Given the simple tests involved, a straightforward scan-ahead-until-separator function is employed. Using the start and one-after-end that this function returns, are a perfect match for passing to String.substring() to get the necessary string. This may seem like extra work, but it avoids any superfluous string creation by any of our friends up in the other list. We defer the rest of the "checking" to Float.parseFloat() and Integer.parseInt().

So the actual parsing part of it is now covered without any "parser" overhead, we can look at how are we going to store all of these floats?

Well, that's pretty obvious: we use float[]. But we use it in a smart way: with a page-oriented wrapper class that handles array re-sizes when we are about to overflow. We use initial capacity and expand-by in the constructor, and call its put() method to append 2/3/4 tuples into the array.
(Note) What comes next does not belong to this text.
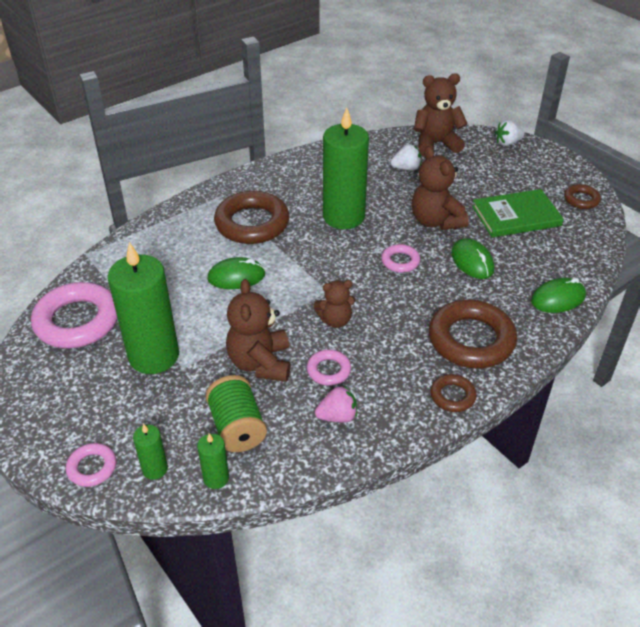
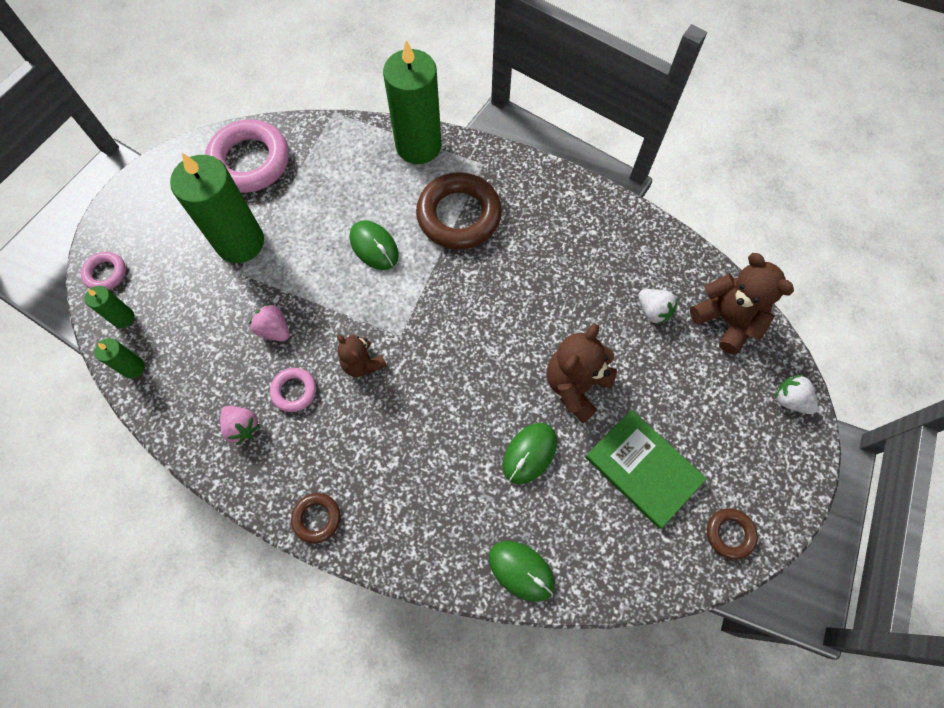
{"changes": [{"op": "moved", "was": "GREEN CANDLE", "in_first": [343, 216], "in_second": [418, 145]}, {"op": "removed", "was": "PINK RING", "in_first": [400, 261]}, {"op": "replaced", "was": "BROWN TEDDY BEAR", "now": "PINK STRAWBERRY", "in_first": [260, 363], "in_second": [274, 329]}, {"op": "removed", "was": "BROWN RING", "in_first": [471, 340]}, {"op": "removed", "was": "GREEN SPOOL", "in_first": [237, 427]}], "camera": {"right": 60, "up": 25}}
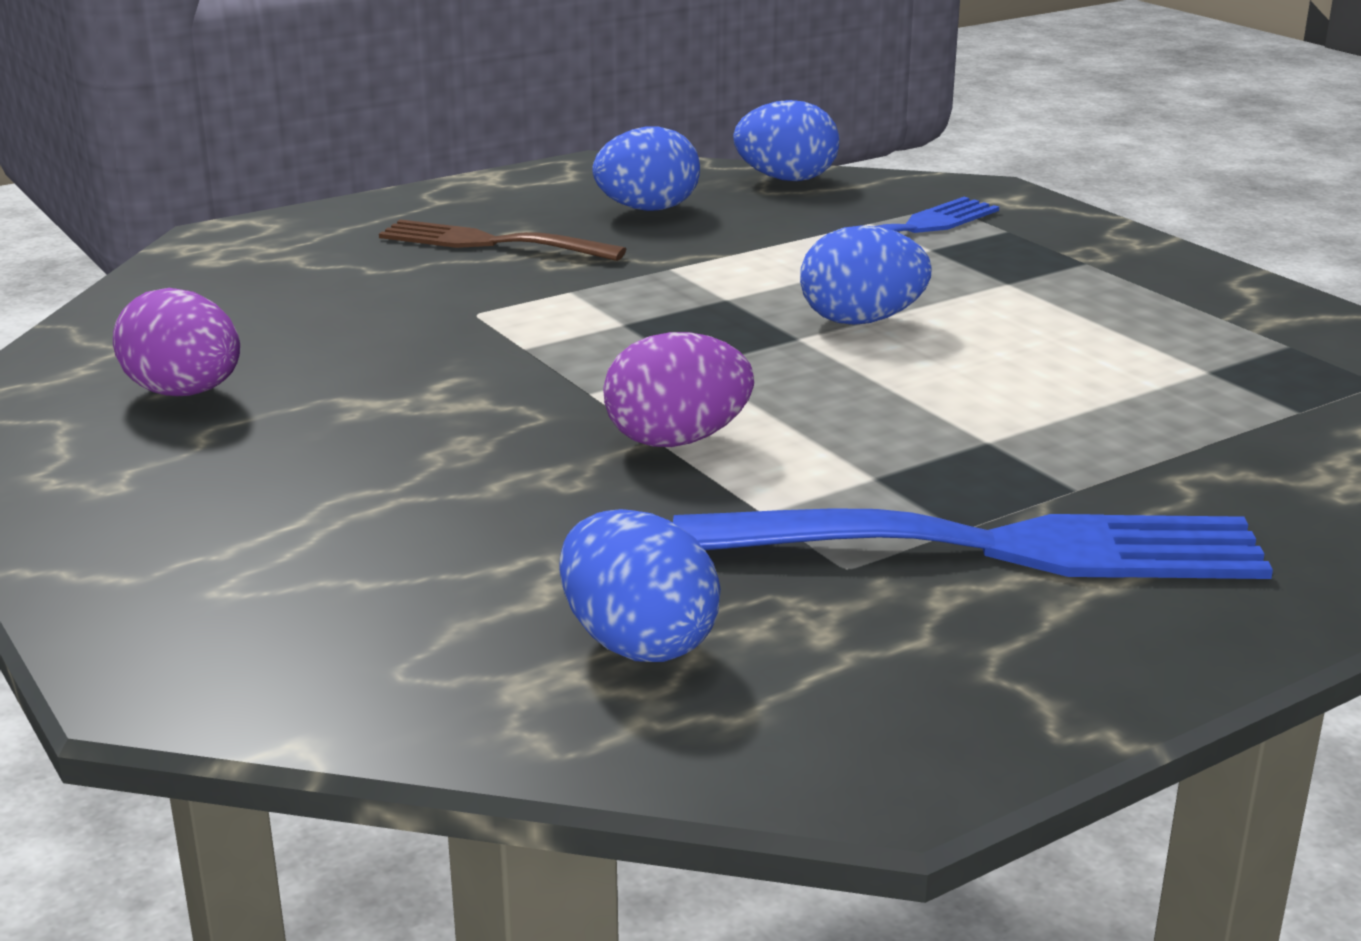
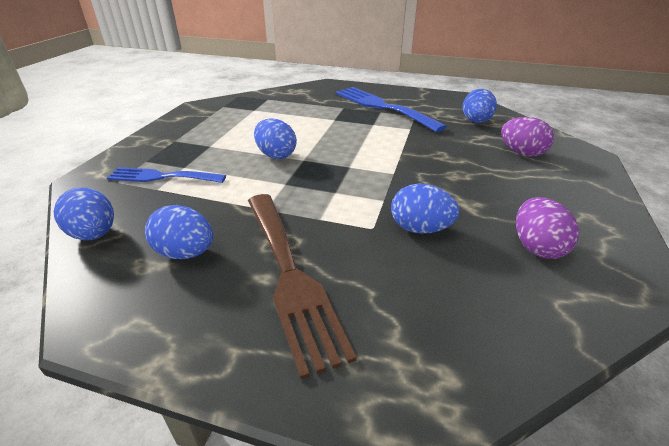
{"changes": [{"op": "resized", "was": "BROWN FORK", "in_first": [490, 243], "in_second": [290, 275], "ratio": 1.58}, {"op": "moved", "was": "PURPLE EGG", "in_first": [677, 440], "in_second": [521, 153]}, {"op": "added", "now": "BLUE EGG", "in_second": [420, 229]}], "camera": {"right": -130, "up": 10}}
So that's good for getting the raw data staged up. Recall there may be Position, Normal, Texture coordinates in the OBJ file, and normals and textures are optional. We have one of our "page buffers" for each attribute. Now comes the fun part: the Faces.

The final "stage" of the OBJ file contains the 3-tuples for triangles or 4-tuples for quads; we only consider triangles here. A quad can be decomposed; good luck maintaining winding.

Let's consider why we are loading this data: to create Vertex Attribute Arrays for OpenGL! We are going with the "interleaved" format, where all of a vertex's data is stored in one "entry" of contiguous floats, of a specific total size, or "stride".

Given all of the setup above, a face is one, two, or three indices into the corresponding arrays. They are one-based, so "1" would refer to vertex zero of each attribute, in order Position, Texture, Normal:

• Position "1"
• Position+Texture "1/1"
• Position+Normal "1//1"
• Position+Texture+Normal "1/1/1"

The parser builds an AGE InterleavedVertexGeometry instance based on traversing the faces, and creating the vertex attributes according to the above indices. This process is facilitated by another "page buffer" for the final data. This geometry in turn can be used in one or more DrawableGameObject GOs with varying materials, most likely TextureMaterial. There is no color information directly generated in OBJ files, and the IVG won't contain any. Update: this actually isn't an issue, because you can associate a PerVertexMaterial with the geometry, and everything "just works". This was a pleasant surprise!

Notice we are also avoiding using IndexedVertexGeometry since this format has some limitations, requires the index array itself, and complicated models don't benefit much, since all the attributes must match the same index, and this would require much "shuffling" or re-staging to get everything to "line-up". We decided it's easier to just "unwind" the faces directly. There are also limits to the number of triangles submitted, so a very complicated model must decompose into multiple Vertex Attribute Arrays, and now you have index re-basing problems on top of everything else!

These changes are upcoming, along with completing the texturing implementation. In AGE, texturing consists of:

• Texture (GL Resource)
• TextureMaterial (interacts with Shader, owns a Texture)

Currently you can make textures from drawable resources in your APK, but obviously you can get a Bitmap from many sources!

So there it is! Starting exporting your models now!